Consumers, market researchers tell us, want foods that are ‘wholesome’, ‘authentic’, and above all ‘natural’, although few of them can articulate what this means. And they are not alone. Regulators have not had much of a stab at defining ‘natural’ either, says Justin Prochnow, an attorney in the Denver office of law firm Greenberg Traurig.
All the FDA has said is that firms can use 'natural' on labels provided it is used in a manner that is truthful and not misleading and the product does not contain added color, artificial flavors or synthetic substances, observes Prochnow, who caught up with FoodNavigator-USA at Supply Side West in Las Vegas last week.

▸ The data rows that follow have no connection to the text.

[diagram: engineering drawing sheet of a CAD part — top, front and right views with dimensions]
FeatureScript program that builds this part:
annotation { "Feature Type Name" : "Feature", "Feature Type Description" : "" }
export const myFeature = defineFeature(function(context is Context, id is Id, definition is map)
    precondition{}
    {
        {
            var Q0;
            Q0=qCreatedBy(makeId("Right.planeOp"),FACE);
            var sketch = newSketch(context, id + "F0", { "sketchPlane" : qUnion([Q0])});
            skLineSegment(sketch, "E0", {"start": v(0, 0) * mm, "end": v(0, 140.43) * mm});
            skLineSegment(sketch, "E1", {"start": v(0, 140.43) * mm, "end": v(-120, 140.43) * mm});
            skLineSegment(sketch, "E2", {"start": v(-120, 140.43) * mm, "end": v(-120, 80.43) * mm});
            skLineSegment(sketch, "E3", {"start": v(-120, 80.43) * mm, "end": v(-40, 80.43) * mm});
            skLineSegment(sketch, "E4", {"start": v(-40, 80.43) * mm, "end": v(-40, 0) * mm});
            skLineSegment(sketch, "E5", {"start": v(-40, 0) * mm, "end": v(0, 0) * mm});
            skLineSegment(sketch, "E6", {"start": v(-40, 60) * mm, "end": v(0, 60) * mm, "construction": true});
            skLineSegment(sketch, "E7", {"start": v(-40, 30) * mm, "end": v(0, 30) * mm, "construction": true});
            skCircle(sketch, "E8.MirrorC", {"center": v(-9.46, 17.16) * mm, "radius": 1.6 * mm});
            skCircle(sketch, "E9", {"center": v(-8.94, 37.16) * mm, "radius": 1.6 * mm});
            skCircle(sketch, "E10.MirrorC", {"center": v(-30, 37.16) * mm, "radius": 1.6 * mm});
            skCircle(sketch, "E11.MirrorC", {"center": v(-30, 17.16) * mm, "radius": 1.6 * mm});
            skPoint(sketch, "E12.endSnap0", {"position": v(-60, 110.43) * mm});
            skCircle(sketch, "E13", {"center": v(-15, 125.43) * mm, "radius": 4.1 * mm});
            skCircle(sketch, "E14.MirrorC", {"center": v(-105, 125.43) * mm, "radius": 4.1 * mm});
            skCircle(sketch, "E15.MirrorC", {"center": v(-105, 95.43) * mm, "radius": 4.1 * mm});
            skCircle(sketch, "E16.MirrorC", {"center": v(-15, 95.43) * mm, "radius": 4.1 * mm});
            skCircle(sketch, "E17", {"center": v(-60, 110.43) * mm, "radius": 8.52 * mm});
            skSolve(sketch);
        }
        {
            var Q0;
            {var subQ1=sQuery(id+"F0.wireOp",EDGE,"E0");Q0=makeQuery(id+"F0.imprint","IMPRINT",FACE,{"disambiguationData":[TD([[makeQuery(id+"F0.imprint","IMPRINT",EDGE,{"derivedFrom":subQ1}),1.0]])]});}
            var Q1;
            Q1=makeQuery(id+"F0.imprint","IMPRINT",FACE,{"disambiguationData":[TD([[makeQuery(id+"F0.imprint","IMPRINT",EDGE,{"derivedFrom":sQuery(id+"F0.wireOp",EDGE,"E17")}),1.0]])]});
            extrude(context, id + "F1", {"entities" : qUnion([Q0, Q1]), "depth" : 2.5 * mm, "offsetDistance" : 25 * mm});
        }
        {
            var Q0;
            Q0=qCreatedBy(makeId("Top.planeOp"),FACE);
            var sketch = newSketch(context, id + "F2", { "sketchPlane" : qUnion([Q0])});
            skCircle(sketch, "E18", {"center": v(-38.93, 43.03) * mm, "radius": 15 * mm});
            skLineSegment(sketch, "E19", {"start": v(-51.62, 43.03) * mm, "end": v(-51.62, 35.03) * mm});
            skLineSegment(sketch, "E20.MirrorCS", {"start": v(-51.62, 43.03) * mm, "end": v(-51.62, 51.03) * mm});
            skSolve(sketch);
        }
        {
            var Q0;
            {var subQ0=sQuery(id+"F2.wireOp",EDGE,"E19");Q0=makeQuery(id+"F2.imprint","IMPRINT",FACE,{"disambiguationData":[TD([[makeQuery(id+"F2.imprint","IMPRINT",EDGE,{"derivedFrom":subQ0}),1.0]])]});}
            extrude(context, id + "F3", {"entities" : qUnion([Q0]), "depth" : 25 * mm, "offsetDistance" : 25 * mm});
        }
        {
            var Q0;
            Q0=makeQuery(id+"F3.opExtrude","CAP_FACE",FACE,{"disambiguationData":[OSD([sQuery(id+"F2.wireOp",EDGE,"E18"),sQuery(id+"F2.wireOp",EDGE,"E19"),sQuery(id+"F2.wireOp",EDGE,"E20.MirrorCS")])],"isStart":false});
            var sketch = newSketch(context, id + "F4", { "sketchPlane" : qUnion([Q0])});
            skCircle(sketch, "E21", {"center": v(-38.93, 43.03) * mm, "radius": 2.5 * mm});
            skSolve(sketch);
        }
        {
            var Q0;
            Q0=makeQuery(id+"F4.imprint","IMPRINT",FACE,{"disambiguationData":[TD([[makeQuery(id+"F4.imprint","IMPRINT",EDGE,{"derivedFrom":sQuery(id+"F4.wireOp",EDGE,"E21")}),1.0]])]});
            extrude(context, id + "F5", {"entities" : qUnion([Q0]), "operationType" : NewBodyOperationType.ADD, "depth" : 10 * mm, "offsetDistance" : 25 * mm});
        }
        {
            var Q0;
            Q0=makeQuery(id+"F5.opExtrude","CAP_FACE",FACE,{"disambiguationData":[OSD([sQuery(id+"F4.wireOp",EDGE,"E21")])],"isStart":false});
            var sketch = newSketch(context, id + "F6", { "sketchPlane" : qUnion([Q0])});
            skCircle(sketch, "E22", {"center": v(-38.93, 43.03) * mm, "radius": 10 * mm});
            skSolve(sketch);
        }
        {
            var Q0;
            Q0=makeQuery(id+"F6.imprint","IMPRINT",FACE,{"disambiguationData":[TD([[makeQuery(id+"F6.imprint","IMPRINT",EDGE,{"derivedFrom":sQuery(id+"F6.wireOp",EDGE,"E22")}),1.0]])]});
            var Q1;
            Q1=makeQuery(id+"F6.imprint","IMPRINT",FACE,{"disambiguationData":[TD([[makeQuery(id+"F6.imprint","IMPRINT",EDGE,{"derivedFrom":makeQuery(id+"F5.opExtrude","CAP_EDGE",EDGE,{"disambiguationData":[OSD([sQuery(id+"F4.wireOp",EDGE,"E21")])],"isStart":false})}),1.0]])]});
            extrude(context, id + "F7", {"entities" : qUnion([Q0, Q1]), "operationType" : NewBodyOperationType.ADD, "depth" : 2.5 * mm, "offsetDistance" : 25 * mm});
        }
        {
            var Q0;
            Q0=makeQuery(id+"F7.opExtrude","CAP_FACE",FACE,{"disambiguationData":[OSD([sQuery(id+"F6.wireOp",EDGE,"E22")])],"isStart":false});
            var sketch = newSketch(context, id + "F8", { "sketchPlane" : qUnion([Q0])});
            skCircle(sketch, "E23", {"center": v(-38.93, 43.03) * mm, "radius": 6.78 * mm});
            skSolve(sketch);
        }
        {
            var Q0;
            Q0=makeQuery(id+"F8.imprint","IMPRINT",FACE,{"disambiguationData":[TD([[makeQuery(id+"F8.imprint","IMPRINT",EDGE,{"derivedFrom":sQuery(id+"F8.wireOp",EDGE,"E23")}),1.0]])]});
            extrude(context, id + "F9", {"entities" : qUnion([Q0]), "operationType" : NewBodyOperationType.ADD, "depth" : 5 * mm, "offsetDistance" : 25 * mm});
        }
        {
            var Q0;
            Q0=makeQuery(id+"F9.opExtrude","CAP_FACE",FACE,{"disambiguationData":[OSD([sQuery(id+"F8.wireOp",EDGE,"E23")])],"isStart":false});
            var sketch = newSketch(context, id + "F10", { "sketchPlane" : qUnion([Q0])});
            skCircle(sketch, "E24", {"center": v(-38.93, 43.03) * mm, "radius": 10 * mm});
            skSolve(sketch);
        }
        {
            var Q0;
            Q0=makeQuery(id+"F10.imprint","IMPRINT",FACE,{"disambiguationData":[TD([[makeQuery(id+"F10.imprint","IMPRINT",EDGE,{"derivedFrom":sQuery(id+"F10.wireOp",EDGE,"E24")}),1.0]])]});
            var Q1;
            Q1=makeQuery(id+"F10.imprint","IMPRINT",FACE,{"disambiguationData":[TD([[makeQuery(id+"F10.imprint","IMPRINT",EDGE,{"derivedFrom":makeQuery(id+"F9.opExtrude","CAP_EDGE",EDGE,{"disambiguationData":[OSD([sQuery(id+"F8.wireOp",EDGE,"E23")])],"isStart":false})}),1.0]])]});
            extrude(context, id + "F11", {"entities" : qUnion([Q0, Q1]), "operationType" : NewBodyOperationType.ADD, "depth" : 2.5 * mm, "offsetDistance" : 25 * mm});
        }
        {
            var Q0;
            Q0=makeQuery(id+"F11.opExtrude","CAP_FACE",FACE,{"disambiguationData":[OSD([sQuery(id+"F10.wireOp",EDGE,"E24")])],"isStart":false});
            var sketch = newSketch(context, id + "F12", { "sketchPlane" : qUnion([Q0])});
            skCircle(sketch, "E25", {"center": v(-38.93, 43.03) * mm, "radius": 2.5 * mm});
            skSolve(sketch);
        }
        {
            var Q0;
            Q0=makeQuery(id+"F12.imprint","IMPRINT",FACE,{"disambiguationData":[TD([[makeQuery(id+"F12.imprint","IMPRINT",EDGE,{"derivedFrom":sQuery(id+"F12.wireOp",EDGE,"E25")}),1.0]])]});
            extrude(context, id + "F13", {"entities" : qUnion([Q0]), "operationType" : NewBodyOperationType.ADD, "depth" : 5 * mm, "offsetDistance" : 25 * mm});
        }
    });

But what about high fructose corn syrup, partially hydrogenated vegetable oils, GMOs and a whole raft of other ingredients that some consumers feel do not belong in a product labeled as ‘all-natural'?
It's down to who the judge believes
If an opportunistic plaintiff's attorney can argue persuasively that his client - and other reasonable consumers - might feel misled if a food containing GMOs or HFCS is marketed as 'natural', he has a case, adds Prochnow.
"And then it's down to who the judge believes. And this is why so many of these cases are being settled...
"Companies look at it and decide is it really worth spending two years fighting and what could be a million dollars or more on a case that we probably have a 50:50 chance of winning."